Automated Profile Inference with Language Model Agents
Yuntao Du, Zitao Li, Bolin Ding, Yaliang Li, Hanshen Xiao, Jingren Zhou, Ninghui Li
TL;DR
The paper identifies automated profile inference as a new privacy threat enabled by LLM-based agents that autonomously extract sensitive attributes from publicly available pseudonymous activity. It introduces AutoProfiler, a four-agent, multi-step framework that scrapes, analyzes, and infers personal information, achieving high accuracy and substantial efficiency gains over manual profiling across real and synthetic datasets. Experimental results on Reddit, Twitter, and SynthPAI demonstrate risks including de-anonymization and SPI leakage, while also evaluating robustness, calibration, and cross-LLM performance. The authors discuss mitigation strategies across user education, platform controls, model alignment, and privacy-enhancing technologies, and advocate for heightened awareness and policy consideration.
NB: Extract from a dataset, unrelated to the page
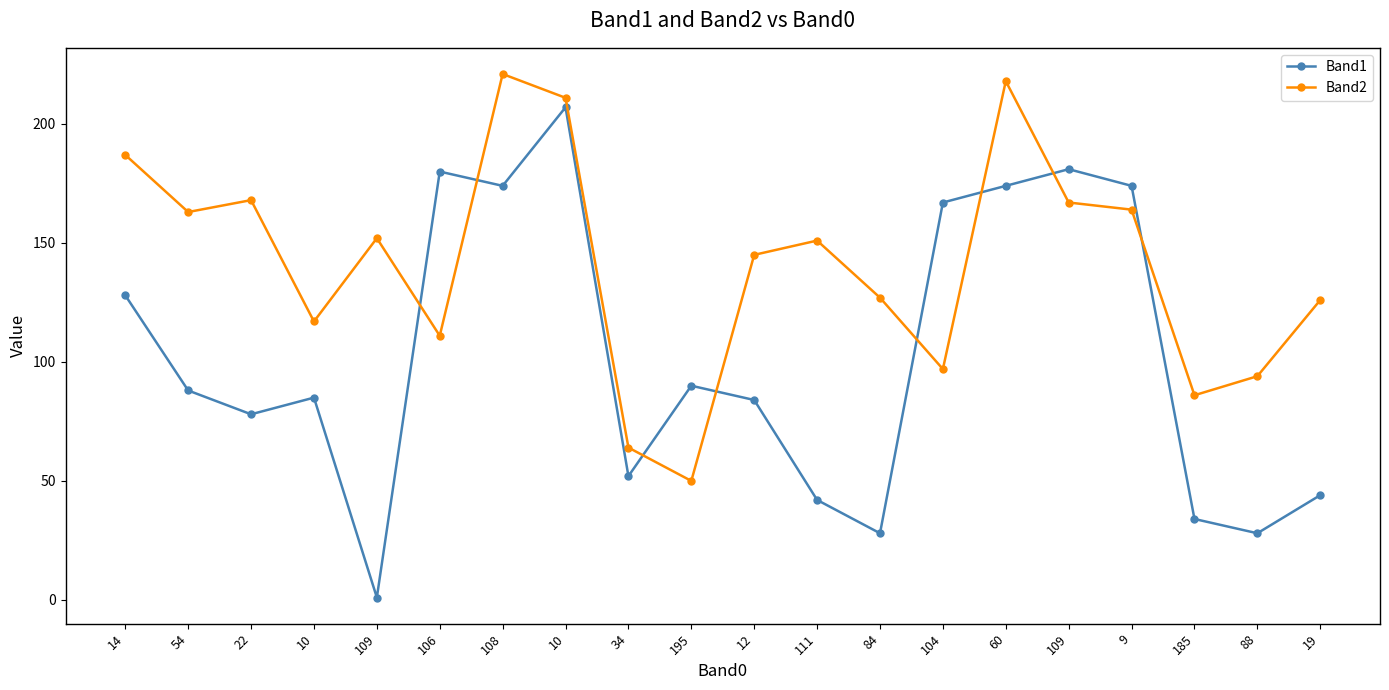

At which category is the sum across all series the highest?

10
Collectively, the work highlights a practical, scalable privacy threat with broad implications for online pseudonymity and privacy protection.
Abstract
Impressive progress has been made in automated problem-solving by the collaboration of large language models (LLMs) based agents. However, these automated capabilities also open avenues for malicious applications. In this paper, we study a new threat that LLMs pose to online pseudonymity, called automated profile inference, where an adversary can instruct LLMs to automatically scrape and extract sensitive personal attributes from publicly visible user activities on pseudonymous platforms. We also introduce an automated profiling framework called AutoProfiler to assess the feasibility of such threats in real-world scenarios. AutoProfiler consists of four specialized LLM agents, who work collaboratively to collect and process user online activities and generate a profile with extracted personal information. Experimental results on two real-world datasets and one synthetic dataset demonstrate that AutoProfiler is highly effective and efficient, and can be easily deployed on a web scale. We demonstrate that the inferred attributes are both sensitive and identifiable, posing significant risks of privacy breaches, such as de-anonymization and sensitive information leakage. Additionally, we explore mitigation strategies from different perspectives and advocate for increased public awareness of this emerging privacy threat to online pseudonymity.